WIKIMEDIA, GFLORESFake peer review has claimed more victims from the scientific literature, with open-access publisher BioMed Central (BMC) retracting dozens of papers that it began investigating after editors had noticed inconsistencies regarding reviewers. BMC retracted 43 papers in total yesterday (March 26), according to Retraction Watch.
The retracted papers were all originally published this year and were spread over at least 13 BMC journals, with 15 studies having been published in the European Journal of Medical Research. The retraction notices published by BMC all read similarly. The papers were retracted “because the peer-review process was inappropriately influenced and compromised,” according to the notices. “As a result, the scientific integrity of the article cannot be guaranteed. A systematic and detailed investigation suggests that a third party was involved in supplying fabricated details of potential peer reviewers for a large number of manuscripts submitted to different journals.”
Such third-party peer review outfits have sunk other manuscripts recently, with publishing giant Elsevier retracting 16 studies for fake peer review last December and dozens more retractions at a variety of journals.

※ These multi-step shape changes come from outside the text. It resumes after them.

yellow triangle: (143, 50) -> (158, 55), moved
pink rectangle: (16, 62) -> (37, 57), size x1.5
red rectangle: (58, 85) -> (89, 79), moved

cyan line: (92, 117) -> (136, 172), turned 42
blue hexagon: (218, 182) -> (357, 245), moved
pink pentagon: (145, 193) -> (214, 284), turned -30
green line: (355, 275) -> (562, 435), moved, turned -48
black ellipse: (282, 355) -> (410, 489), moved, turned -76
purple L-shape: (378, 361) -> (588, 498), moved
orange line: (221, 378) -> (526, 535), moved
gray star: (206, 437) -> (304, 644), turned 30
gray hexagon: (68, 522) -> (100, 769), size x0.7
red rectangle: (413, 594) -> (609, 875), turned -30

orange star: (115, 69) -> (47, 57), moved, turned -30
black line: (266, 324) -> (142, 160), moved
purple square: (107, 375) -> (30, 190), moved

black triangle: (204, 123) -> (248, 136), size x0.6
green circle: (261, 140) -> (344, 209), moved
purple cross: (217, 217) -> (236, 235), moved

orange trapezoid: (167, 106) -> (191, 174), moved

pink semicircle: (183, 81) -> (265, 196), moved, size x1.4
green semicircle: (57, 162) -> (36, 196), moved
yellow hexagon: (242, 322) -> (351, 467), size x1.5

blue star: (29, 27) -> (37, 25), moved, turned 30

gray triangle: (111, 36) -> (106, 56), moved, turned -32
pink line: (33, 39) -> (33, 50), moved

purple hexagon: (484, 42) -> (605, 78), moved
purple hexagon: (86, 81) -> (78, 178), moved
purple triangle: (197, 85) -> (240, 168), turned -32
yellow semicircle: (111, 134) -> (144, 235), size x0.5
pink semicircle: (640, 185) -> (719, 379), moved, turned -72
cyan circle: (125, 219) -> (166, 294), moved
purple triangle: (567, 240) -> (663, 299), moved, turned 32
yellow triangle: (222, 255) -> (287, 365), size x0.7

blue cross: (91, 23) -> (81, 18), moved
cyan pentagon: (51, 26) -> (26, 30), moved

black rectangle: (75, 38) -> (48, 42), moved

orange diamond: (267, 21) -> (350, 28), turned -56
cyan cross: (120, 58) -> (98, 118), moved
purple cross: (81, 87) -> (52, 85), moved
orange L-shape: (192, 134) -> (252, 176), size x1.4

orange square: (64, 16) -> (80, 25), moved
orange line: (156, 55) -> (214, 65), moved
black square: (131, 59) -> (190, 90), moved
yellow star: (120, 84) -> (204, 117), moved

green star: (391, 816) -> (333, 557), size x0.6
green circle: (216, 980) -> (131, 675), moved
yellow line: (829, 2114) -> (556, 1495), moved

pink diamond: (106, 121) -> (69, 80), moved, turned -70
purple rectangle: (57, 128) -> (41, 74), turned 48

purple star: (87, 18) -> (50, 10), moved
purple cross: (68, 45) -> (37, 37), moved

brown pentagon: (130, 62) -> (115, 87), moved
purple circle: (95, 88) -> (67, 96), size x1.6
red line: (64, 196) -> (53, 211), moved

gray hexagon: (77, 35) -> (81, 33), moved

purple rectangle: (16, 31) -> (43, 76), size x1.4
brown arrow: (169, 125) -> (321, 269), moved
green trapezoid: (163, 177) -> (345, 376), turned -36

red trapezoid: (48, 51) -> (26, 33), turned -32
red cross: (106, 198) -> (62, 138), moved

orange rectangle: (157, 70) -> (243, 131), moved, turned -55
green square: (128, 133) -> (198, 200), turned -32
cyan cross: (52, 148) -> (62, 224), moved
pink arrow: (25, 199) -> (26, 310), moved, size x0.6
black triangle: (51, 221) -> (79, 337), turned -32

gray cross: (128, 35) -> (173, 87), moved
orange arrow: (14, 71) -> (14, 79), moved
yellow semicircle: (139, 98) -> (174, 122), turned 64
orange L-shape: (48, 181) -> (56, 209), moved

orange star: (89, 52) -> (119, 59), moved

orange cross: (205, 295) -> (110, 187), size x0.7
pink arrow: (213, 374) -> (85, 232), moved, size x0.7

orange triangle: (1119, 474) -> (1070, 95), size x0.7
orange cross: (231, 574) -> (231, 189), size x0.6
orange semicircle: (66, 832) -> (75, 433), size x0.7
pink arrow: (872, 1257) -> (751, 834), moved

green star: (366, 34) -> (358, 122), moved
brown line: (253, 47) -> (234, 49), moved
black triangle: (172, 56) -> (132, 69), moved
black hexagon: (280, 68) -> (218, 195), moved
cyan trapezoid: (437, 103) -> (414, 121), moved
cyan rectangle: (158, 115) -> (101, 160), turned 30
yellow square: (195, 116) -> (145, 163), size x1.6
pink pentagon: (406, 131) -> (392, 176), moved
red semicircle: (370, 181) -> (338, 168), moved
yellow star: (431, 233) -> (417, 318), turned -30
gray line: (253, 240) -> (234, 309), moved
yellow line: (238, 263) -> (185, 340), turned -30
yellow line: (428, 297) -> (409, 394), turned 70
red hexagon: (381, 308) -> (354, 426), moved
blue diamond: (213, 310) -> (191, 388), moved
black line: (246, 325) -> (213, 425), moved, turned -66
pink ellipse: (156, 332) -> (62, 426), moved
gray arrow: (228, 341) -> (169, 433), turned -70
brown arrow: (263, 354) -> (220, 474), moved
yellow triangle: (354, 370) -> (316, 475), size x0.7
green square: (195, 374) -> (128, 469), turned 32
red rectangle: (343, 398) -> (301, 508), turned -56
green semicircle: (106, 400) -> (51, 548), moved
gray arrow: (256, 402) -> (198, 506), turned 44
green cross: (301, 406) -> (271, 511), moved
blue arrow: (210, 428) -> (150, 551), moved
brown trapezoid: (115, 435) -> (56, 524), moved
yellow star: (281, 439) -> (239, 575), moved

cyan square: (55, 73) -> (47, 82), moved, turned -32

Specifics are spare as yet on the third-party organization that triggered this latest slew of BMC retractions, but yesterday (March 26) on the publisher’s blog, senior editor of research integrity Elizabeth Moylan wrote: “Some of the manipulations appear to have been conducted by third-party agencies offering language-editing and submission assistance to authors. It is unclear whether the authors of the manuscripts involved were aware that the agencies were proposing fabricated reviewers on their behalf or whether authors proposed fabricated names directly themselves.”
An unnamed BMC representative told Retraction Watch that the publisher did know more about the shadowy third party, but that it wasn’t yet making some details public. “We’ve been told some things in confidence that we’re not reporting on our blog, and the reason we’re not is we don’t have enough evidence to point fingers,” the representative said. “What we’ve done all along is point out the patterns that we have noticed, and we’ve talked to other publishers and we’ve talked to [the Committee on Publishing Ethics] to make sure that people know how we’re stopping them.”